**REQUIRED WORK**
Any images in the records should be skipped; transcribe the rest exactly.

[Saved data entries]
━━━━
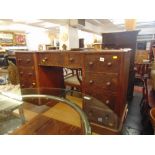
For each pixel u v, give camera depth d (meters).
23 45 8.00
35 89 1.87
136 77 3.34
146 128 1.72
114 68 1.34
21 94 1.80
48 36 7.99
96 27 6.93
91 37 8.15
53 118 1.27
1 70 3.38
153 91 1.88
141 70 3.46
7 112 1.43
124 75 1.42
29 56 1.90
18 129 1.03
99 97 1.50
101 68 1.41
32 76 1.95
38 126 1.07
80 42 5.17
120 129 1.47
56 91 1.81
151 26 7.34
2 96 1.73
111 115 1.43
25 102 1.68
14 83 2.79
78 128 1.03
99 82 1.46
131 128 1.76
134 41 2.19
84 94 1.58
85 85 1.56
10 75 2.91
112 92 1.41
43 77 1.99
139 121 1.94
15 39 7.48
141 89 3.24
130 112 2.23
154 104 1.57
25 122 1.19
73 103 1.61
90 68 1.47
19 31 7.62
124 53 1.29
━━━━
**EXERCISE ANSWER**
For each pixel u v, give camera depth d (meters).
23 45 8.00
35 89 1.87
136 77 3.34
146 128 1.72
114 68 1.34
21 94 1.80
48 36 7.99
96 27 6.93
91 37 8.15
53 118 1.27
1 70 3.38
153 91 1.88
141 70 3.46
7 112 1.43
124 75 1.42
29 56 1.90
18 129 1.03
99 97 1.50
101 68 1.41
32 76 1.95
38 126 1.07
80 42 5.17
120 129 1.47
56 91 1.81
151 26 7.34
2 96 1.73
111 115 1.43
25 102 1.68
14 83 2.79
78 128 1.03
99 82 1.46
131 128 1.76
134 41 2.19
84 94 1.58
85 85 1.56
10 75 2.91
112 92 1.41
43 77 1.99
139 121 1.94
15 39 7.48
141 89 3.24
130 112 2.23
154 104 1.57
25 122 1.19
73 103 1.61
90 68 1.47
19 31 7.62
124 53 1.29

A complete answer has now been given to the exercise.